What you have to do | Copy the rows below word for word, from the line containing "de usar y su" through the line containing "receptor para los", including both.

***** Extracted records *****

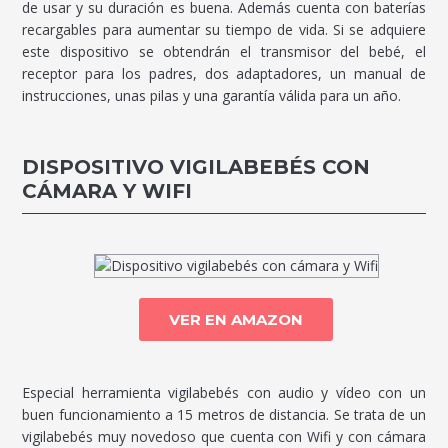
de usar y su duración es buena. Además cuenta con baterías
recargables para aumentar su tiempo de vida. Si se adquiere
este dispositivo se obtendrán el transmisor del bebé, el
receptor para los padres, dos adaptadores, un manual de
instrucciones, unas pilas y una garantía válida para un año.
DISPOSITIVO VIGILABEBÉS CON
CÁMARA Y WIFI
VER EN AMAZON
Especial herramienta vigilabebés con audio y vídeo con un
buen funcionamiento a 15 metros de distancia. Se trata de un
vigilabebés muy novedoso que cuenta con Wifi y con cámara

*****
***** Extracted records *****

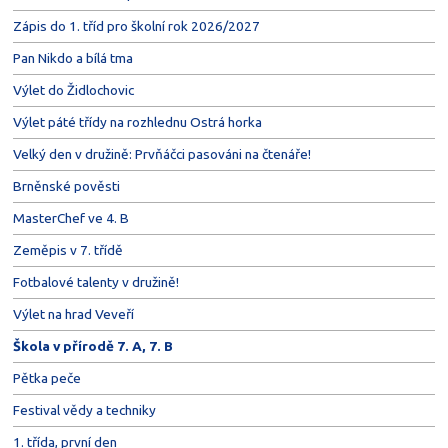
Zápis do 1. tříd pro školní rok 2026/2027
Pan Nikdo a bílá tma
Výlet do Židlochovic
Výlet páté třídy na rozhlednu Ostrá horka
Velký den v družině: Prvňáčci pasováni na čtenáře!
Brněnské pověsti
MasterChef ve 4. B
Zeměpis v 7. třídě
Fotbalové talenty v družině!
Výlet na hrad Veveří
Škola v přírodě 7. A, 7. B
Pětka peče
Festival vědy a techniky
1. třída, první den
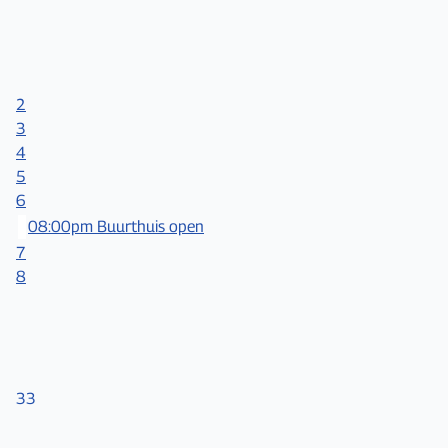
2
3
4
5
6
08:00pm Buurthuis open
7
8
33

*****

Response to this exercise |
de usar y su duración es buena. Además cuenta con baterías
recargables para aumentar su tiempo de vida. Si se adquiere
este dispositivo se obtendrán el transmisor del bebé, el
receptor para los padres, dos adaptadores, un manual de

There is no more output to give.